→ Raw data:
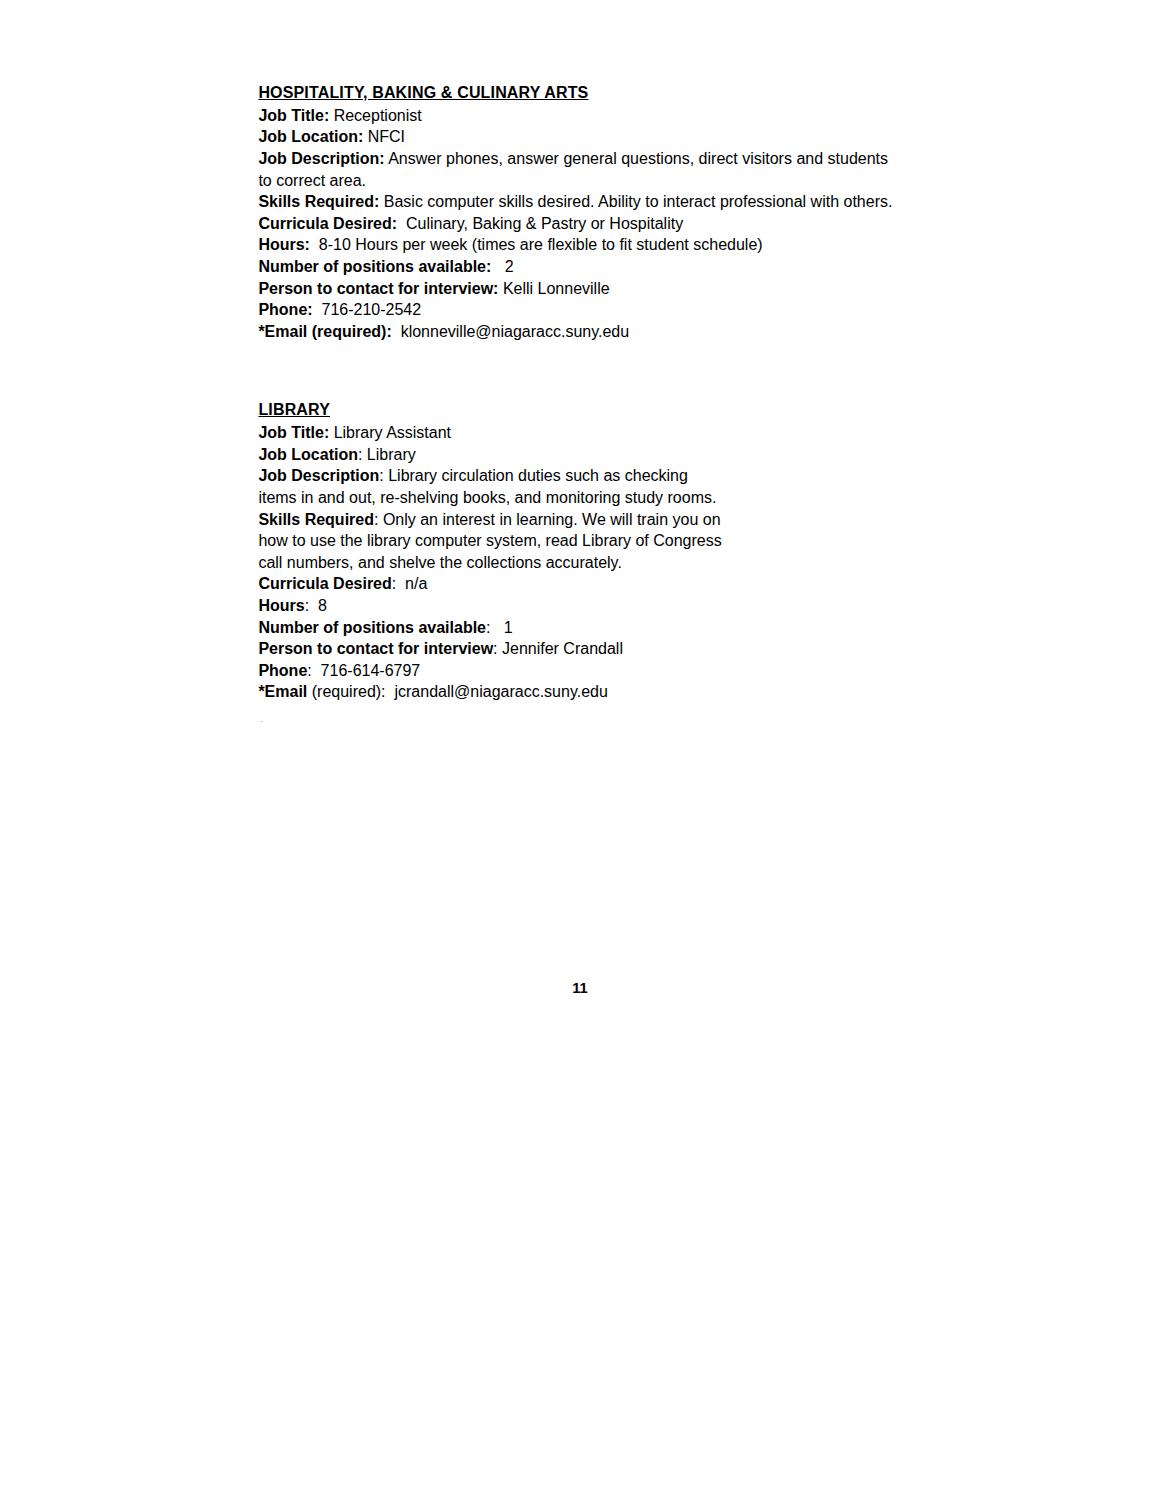HOSPITALITY, BAKING & CULINARY ARTS
Job Title: Receptionist
Job Location: NFCI
Job Description: Answer phones, answer general questions, direct visitors and students to correct area.
Skills Required: Basic computer skills desired. Ability to interact professional with others.
Curricula Desired: Culinary, Baking & Pastry or Hospitality
Hours: 8-10 Hours per week (times are flexible to fit student schedule)
Number of positions available: 2
Person to contact for interview: Kelli Lonneville
Phone: 716-210-2542
*Email (required): klonneville@niagaracc.suny.edu
LIBRARY
Job Title: Library Assistant
Job Location: Library
Job Description: Library circulation duties such as checking items in and out, re-shelving books, and monitoring study rooms.
Skills Required: Only an interest in learning. We will train you on how to use the library computer system, read Library of Congress call numbers, and shelve the collections accurately.
Curricula Desired: n/a
Hours: 8
Number of positions available: 1
Person to contact for interview: Jennifer Crandall
Phone: 716-614-6797
*Email (required): jcrandall@niagaracc.suny.edu
.
11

→ Problem details:
Repeat word for word the lines above, from the first entry through the line containing "Hours: 8-10 Hours", with both ends kept and the pictures dropped.

→ Written solution:
HOSPITALITY, BAKING & CULINARY ARTS
Job Title: Receptionist
Job Location: NFCI
Job Description: Answer phones, answer general questions, direct visitors and students to correct area.
Skills Required: Basic computer skills desired. Ability to interact professional with others.
Curricula Desired: Culinary, Baking & Pastry or Hospitality
Hours: 8-10 Hours per week (times are flexible to fit student schedule)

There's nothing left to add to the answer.